Theresa excused herself and left the room.

Marty watched her go and felt the moment stretch. At first he wasn’t sure he had heard Helena right, but of course he knew he had. He thought of Wood’s tattoo, of the date smeared in blood above her bed, of her missing head, and wondered again where all this was leading. “She came out of her house naked?” he asked.

Helena nodded.

“You’re certain of this?”

“I think I know a naked woman when I see one, Marty. Kendra Wood wasn’t wearing a stitch of clothing. And neither was anyone in that car.”

***

Later, as Marty was leaving, it was Theresa Wu who stopped him in the entryway.

She pressed a manila envelope into his hand and said in a quick, nervous whisper, “Early yesterday morning, while Mrs. Adams was still asleep, I saw this woman leaving Judge Wood’s home. I’m positive it was her. I’d know her anywhere.”

“Who is it?”

“You’ll see. And you mustn’t tell anyone I told you this. I’ll deny it all, just like Mrs. Adams. Neither of us wants a scandal right now. Neither of us can afford being connected in any way to this. But you’ll look into it, won’t you? I think she might be involved in what happened to Judge Wood. She was carrying a large box when she left that house. She looked frightened. Terrified. But there was something else on her face-rage, I think.”

Wu opened the door and asked Marty to leave. “Mrs. Adams mustn’t know,” she began in earnest, but Marty never heard the rest. By then, he had already opened the envelope and shaken out the paperback book Wu had placed inside it.

He turned it over and looked at the photo on the back cover. And when he did, his skin shrank away in chill.

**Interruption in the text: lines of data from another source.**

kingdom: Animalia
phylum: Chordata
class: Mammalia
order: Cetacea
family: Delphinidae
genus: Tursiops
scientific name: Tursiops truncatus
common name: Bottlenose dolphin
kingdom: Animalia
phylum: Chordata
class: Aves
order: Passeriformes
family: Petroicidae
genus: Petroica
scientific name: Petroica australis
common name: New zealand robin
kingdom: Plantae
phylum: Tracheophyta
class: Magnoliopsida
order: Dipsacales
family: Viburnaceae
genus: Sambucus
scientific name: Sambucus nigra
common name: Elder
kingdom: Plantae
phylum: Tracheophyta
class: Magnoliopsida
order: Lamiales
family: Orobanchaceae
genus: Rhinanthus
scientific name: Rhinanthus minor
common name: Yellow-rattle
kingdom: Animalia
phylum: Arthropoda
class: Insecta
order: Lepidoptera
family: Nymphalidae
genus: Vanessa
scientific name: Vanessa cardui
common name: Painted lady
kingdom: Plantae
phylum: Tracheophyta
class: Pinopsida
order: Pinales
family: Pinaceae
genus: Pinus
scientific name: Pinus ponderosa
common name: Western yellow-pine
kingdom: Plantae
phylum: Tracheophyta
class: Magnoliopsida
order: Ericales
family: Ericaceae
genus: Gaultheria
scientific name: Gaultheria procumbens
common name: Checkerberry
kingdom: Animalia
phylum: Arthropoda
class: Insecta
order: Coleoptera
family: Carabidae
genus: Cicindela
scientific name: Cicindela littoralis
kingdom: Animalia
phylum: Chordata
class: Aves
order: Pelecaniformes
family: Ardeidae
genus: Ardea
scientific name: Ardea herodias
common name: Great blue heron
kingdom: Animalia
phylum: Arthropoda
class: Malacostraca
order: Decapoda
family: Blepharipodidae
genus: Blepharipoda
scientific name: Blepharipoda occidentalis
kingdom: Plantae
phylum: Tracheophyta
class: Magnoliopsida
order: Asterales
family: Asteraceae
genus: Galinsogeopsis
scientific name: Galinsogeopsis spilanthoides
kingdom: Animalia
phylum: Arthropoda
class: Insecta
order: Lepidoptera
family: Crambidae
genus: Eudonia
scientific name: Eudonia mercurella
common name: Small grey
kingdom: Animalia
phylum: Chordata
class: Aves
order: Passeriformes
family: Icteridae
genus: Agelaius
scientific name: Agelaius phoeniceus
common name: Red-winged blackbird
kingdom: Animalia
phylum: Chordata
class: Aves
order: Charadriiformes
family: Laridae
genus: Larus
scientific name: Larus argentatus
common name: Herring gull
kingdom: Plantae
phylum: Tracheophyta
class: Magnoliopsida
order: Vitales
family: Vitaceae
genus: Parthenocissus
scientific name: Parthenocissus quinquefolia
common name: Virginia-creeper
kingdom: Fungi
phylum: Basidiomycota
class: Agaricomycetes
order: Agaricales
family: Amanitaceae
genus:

The familiar, scarred face of Maggie Cain was smiling back at him.

CHAPTER TWENTY-SIX

6:49 p.m.

Maggie Cain.

She had lied about her relationship with Wolfhagen. She was under investigation by the FBI. She must have known that Boob Manly had pleaded guilty to the Coles’ deaths, and yet she had overlooked him for Wolfhagen, Lasker, Schwartz. And now this. Now Marty had an eyewitness who could place her at Wood’s home on the day of her death. An eyewitness who had seen her leaving with a box big enough to house a head. An eye witness who had seen fear on her face. Rage.

Maggie Cain was the biggest mystery in this investigation.

As many questions as he had about Wood and Gerald Hayes, the Martinezes, the Coles and Mark Andrews, his thoughts always returned to Maggie and to everything she wasn’t telling him. Had she hired him to research a book on Wolfhagen? Or did she have other motives?

He thought of Roberta and her warning about the three women. Was Maggie Cain the woman with murder in her heart? Or was that Linda Patterson?

He looked across the street to Wood’s home.